Captains bet on ODI revival
Kumar Sangakkara and Graeme Smith, the two captains who will open the Champions Trophy in Centurion, both believe the tournament will be crucial in directing the future of the ODI as a viable format in international cricket.
The issue has swiftly become the pre-tournament theme, amid increasing noise and disquiet about the format's health in the wake of Twenty20's prodigious rise. Both captains do believe, however, that this tournament - significantly, the first world championship in the format since the World Twenty20 in this country exactly two years ago - is ideally placed to provide ODIs with that boost.
"The ICC put a lot of effort into this tournament," Smith said. "Ultimately it will be the cricket, how it is played, that will define whether this is a success or not.

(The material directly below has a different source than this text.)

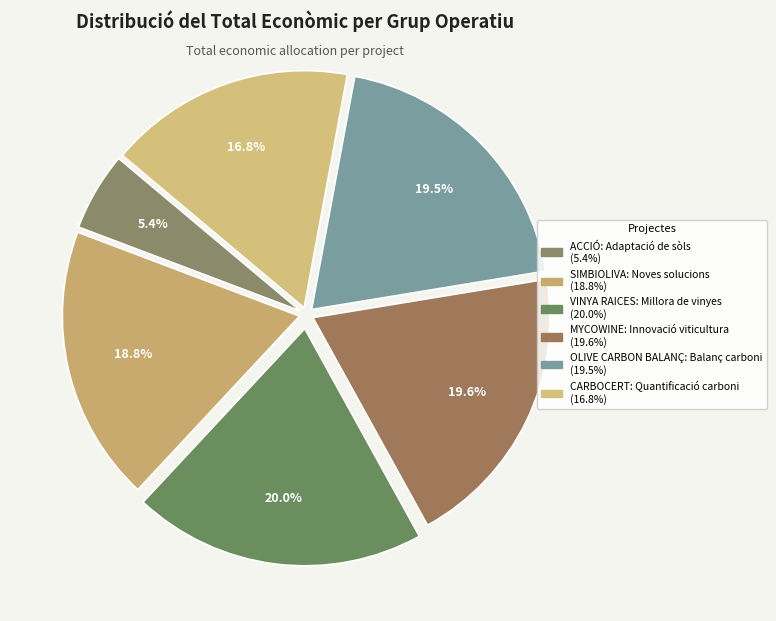

To the nearest percent, what is the average slice percentage?

17%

The good point is that it is short, to the point and can capture the imagination of fans around the world. That's the challenge ODIs have, with all the talk about moving domestic formats to 40 overs and all. This is a crucial period for the ODI game and how this competition is a success on the field is more important than anything else."
Recent ICC 50-over events have been heavily criticised, variously for being too lengthy, for having too many weak teams or for their unwieldy formats. This is the first 50-over tournament in over two years and the ICC believes that in the shorter, sharper format - only eight teams, 15 matches and two venues - lies a future path of ODI prosperity.
"It's an important step," said Sangakkara. "In the 2007 World Cup the cricket was great, but lots of people thought it was way too long, had too many teams and days between games. The true test of ODI is in big tournaments like this, the appeal to fans and players and how much money TV networks make from it. South Africa is a wonderful place to play and I think it will be a good tournament."
Getting the balance right between the three formats, Sangakkara believed, will be the key, something the ICC has advised members to bear in mind as the new FTP is hammered out "Everything should exist in harmony and balance," he said. "We've got to find a solution, players, administrators and the public, where attention and import should be given to each format. Cricket started with Tests so we've got to maintain and protect its primacy but also ensure that the cash flows in and the fans have something to look at and enjoy."